The 50-patient Phase I/IIa trial recruited participants who were either treatment-naive or previously treated with an intravitreal anti-VEGF therapy. Researchers evaluated OPT-302 as a monotherapy and in combination with Lucentis (ranibizumab).
In treatment-naive patients who received OPT-302 and Lucentis, the mean change in choroidal neovascularization area after 12 weeks was cut by 73%. The company also said that half of these treatment-naive patients had no detectable choroidal neovascularization at week 12.
Opthea also noted that sub-retinal hyper-reflective material decreased at week 12 from baseline in treatment-naive patients receiving the combination therapy.
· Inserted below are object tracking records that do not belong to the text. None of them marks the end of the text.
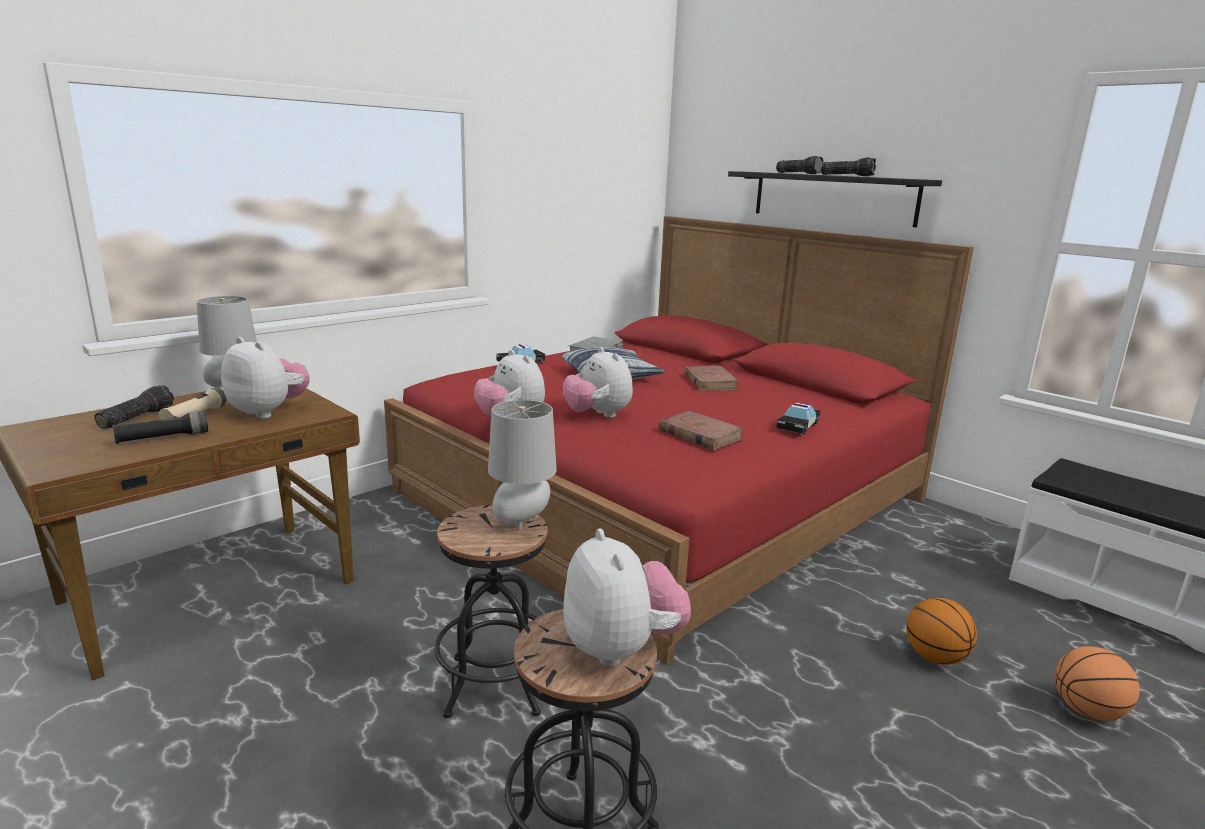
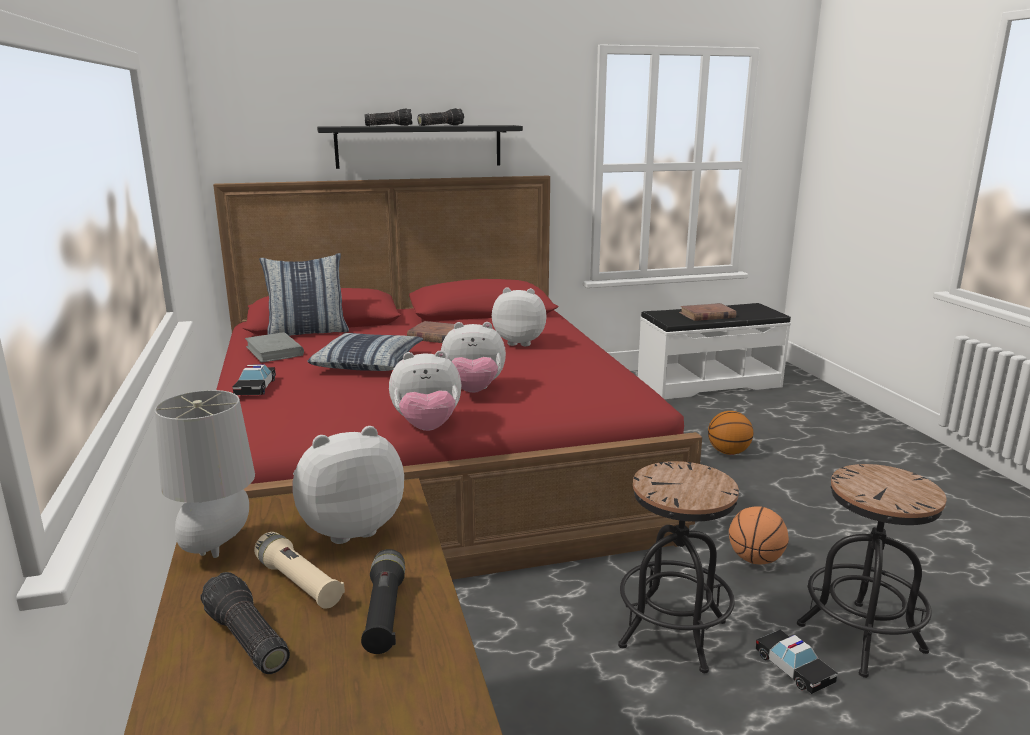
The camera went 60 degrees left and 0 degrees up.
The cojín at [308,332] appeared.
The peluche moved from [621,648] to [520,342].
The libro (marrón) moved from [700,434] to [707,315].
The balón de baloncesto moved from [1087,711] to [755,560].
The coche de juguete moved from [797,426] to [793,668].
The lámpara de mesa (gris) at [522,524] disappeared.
The study results were presented by study investigator Dr. Pravin Dugel at the annual meeting of the American Society for Retinal Specialists in Boston, Mass.
“The results of OPT-302 combination therapy on these two anatomical measures add to the totality of previously reported data providing further evidence of directional improvement across multiple patient outcomes.” Dugal said in prepared remarks.
“In particular, the reduction in CNV size observed in treatment-naive patients receiving OPT-302 + Lucentis combination therapy, together with the eradication of CNV in half the patients as assessed by an independent reading centre, is a very exciting finding. This observation was made at the relatively early week 12 time point, and considering that selective VEGF-A inhibitors tend to stabilise the neovascular complex rather than cause regression, we look forward to assessing CNV area in Opthea’s upcoming ~350 patient Phase IIb clinical study with OPT-302 which will dose patients for a longer duration.”
“These additional encouraging findings provide support to further advance the planned clinical development of OPT-302 in retinal neovascular diseases where there is a large unmet medical need,” CEO Megan Baldwin added.